TEXT SEGMENT –
----------------------------------------

Encryption can now be performed fast enough to secure moving pictures

FOR the first time, quantum cryptography can create unbreakable encryption fast enough to protect applications as data-hungry as video streaming. The “quantum keys” can be generated at the rate of 1 million bits per second – 100 times faster than anything achieved before.

Quantum cryptography uses the laws of quantum mechanics to provide a digital key, a series of 0s and 1s, that can be used to make another data stream unrecognisable. Only someone with access to the same key can “unlock” the data.

Researchers at the National Institute for Standards and Technology in Boulder, Colorado (NIST) created their quantum key using an infrared laser. This generates photons that encode a 0 or a 1 by giving each photon a particular polarisation. The photons can be polarised at one of four angles: +45°, −45°, 0° or 90°. For example, a photon polarised at 0° might represent 1, while a photon polarised at 90° would represent a 0.

To transmit the key, the sender, Alice, fires the polarised photons at the receiver, Bob, who has two kinds of polarisation detectors. He measures the polarisation of the photons he receives by selecting his detectors at random (see Diagram). The result he gets depends on the polarisation of the incoming photon, and the polarisation of his detector.

Quantum key makes video spy-proof

To work out which bits to accept or ignore, Bob then talks to Alice across an open channel, such as a phone line, and they agree on which photons they can use to construct their key. The method is very secure because any eavesdropper will betray their presence by affecting the statistics of the match between sent and received photons.

The NIST researchers fired their photons 730 metres through the air across the NIST site, with the laser and detector both linked to a high-precision clock. This lets them put a “time-stamp” on each photon they send, allowing the detector to ignore all photons other than the ones arriving at a pre-determined time. It is this time-stamping that gives NIST the edge, because the ability to look for the photons at precisely specified times maximises the rate at which they can successfully detect the photons that form part of their key.

Another advance is the group’s use of high-speed data-processing equipment (1 billion bits per second). Almost every component of the system is commercially available, and relatively cheap. “Our equipment is off-the-shelf,” says Joshua Bienfang, a physicist on the NIST team. “The detectors, which are about $3000, are the most expensive thing.”

He believes that integrating proven technology will help speed the development of quantum technology. “We will see more and more of this,” he says.

It may be that quantum video streaming never takes off because it might be considered overkill for many purposes. But the US Defense Advanced Research Projects Agency, which co-sponsored the work, could be interested in secure video images from a reconnaissance drone flying over a battlefield, for example. But for now the NIST researchers see their system as the first step towards establishing standard benchmarks for the speed and security of quantum cryptography systems.

----------------------------------------

RECORDS SHOWN –
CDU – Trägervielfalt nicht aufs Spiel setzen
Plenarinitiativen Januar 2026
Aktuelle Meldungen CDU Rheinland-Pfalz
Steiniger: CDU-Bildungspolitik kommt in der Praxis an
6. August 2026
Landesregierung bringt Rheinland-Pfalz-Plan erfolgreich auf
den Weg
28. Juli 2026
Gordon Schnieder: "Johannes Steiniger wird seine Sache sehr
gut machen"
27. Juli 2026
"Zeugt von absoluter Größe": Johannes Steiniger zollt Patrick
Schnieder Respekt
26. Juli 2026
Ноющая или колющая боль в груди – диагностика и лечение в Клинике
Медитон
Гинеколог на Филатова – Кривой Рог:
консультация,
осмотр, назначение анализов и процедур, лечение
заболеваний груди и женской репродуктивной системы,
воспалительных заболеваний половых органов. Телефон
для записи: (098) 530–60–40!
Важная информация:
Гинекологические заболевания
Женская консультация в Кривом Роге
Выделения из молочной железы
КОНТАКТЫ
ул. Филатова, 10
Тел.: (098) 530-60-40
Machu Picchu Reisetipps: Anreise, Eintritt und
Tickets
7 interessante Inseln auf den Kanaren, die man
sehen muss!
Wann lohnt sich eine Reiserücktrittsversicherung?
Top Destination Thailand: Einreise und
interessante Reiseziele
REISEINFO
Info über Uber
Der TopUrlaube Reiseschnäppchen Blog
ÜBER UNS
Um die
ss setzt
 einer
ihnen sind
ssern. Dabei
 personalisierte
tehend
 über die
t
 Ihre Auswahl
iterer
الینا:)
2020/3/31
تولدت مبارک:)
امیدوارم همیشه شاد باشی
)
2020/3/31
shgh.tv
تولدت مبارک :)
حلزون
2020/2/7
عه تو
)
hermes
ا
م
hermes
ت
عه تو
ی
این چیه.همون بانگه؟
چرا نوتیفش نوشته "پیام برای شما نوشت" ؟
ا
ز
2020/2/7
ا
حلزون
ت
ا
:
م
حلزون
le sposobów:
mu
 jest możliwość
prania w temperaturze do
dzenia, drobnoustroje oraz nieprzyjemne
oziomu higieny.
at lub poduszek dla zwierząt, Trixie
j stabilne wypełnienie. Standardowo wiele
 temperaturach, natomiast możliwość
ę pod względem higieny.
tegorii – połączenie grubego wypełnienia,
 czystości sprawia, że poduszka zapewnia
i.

----------------------------------------

Decide whether each statement agrees with the article on quantum encryption for video: 1. The NIST team sent its photons 730 meters through the air. 2. The laser is the most expensive part of the system. 3. The quantum keys are generated ten times faster than anything achieved before. For each, answer yes or no and quote the words from the article that settle it.

EXERCISE RESPONSE –
1. Yes: "The NIST researchers fired their photons 730 metres through the air across the NIST site"
2. No: "The detectors, which are about $3000, are the most expensive thing."
3. No: "100 times faster than anything achieved before"